4) Scientific method works by gathering empirical information. In a number of different situations recently, we’ve launched into long, tense, and what turned out to be misguided conversations and meetings. Why? Because we have taken up an issue before gathering the necessary information. Misinformation and ignorance create tensions that later-arriving contra-indicating facts struggle to dispel.
In other cases, we have asked a person or two to do some “reconnaissance work,” gathering information for the meeting. When someone else hears of their assignment, there been a suspicion that “something is going on.” What’s going on? We are trying to prepare meetings so they make the best of your time and effort, and turn out productive.

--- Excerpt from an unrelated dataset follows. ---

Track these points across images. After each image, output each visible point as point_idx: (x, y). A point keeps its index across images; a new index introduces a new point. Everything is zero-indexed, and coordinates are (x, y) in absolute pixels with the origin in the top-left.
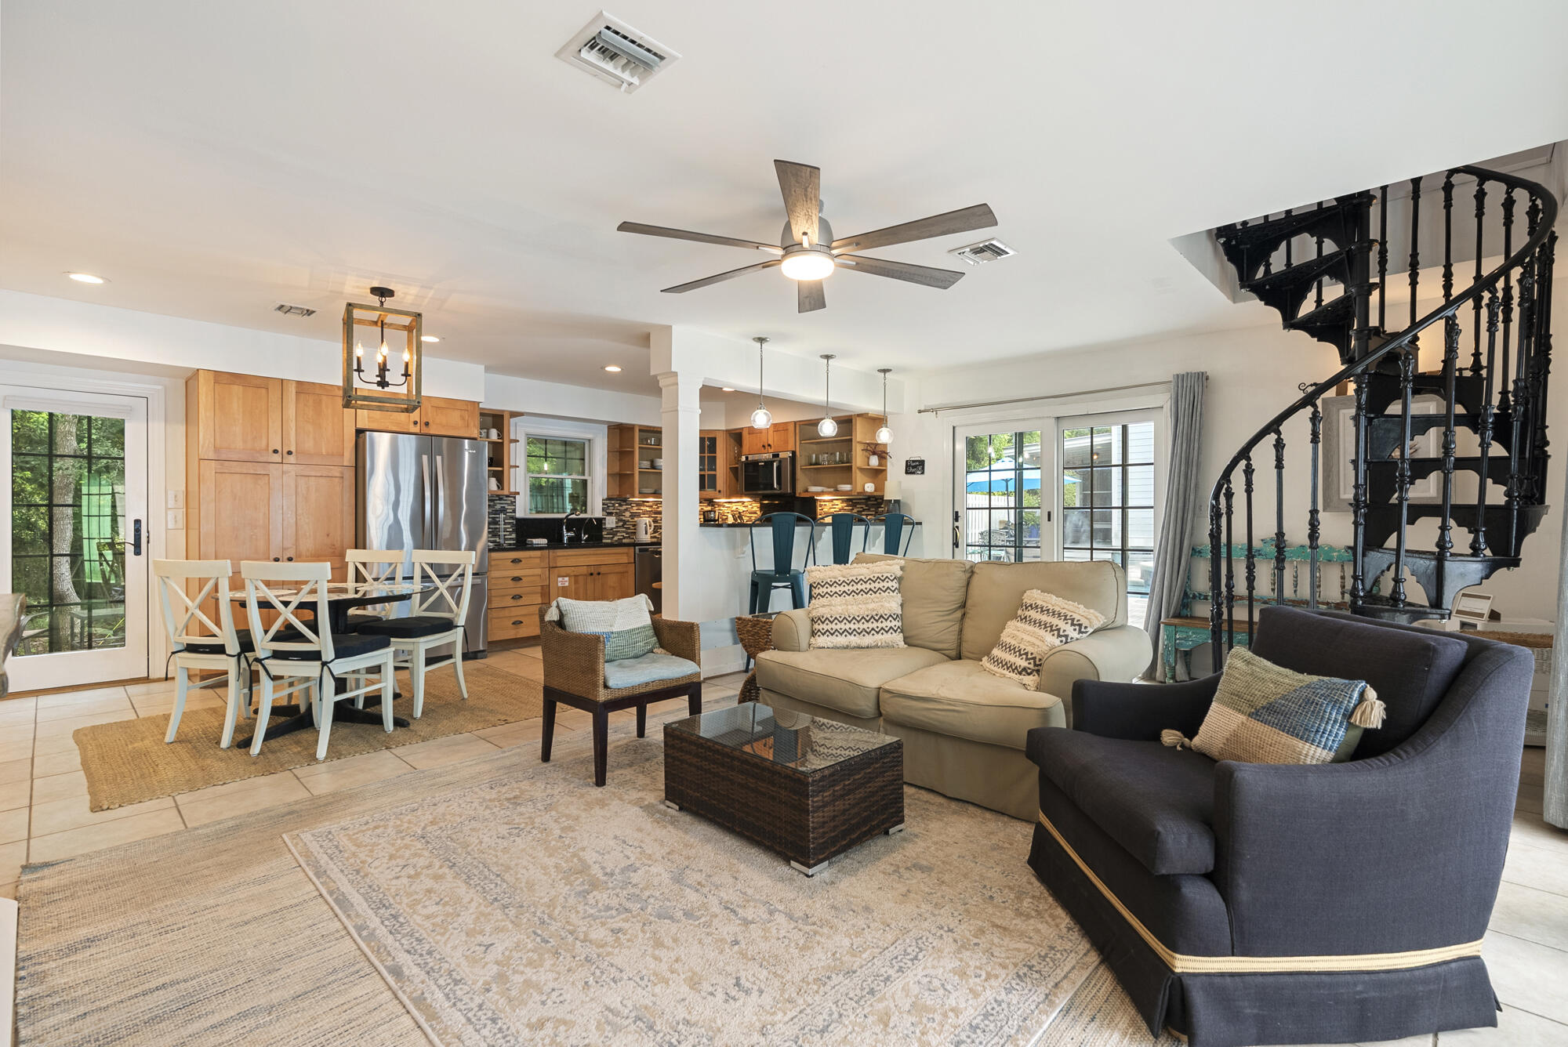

5) For every 10 people in the church we need a small group. The Elders grew in effectiveness all year: tough issues are much less daunting for them now. Besides clarifying their role in our new governance structure, they have come to know and care about one another.
Our last meeting, we spent the first 45 minutes checking in with one another personally. Leadership groups and ministry teams at Old First are meant to be spiritual companion groups too– among the smaller, intimate settings where people find their place among the greater whole.
I learned last year folks at Old First are too busy to sync schedules. Without set times, it is hard to schedule meetings. If there’s a set time, but no work, cancel the meeting– or just gather briefly to check in with one another. We all need to be cared for.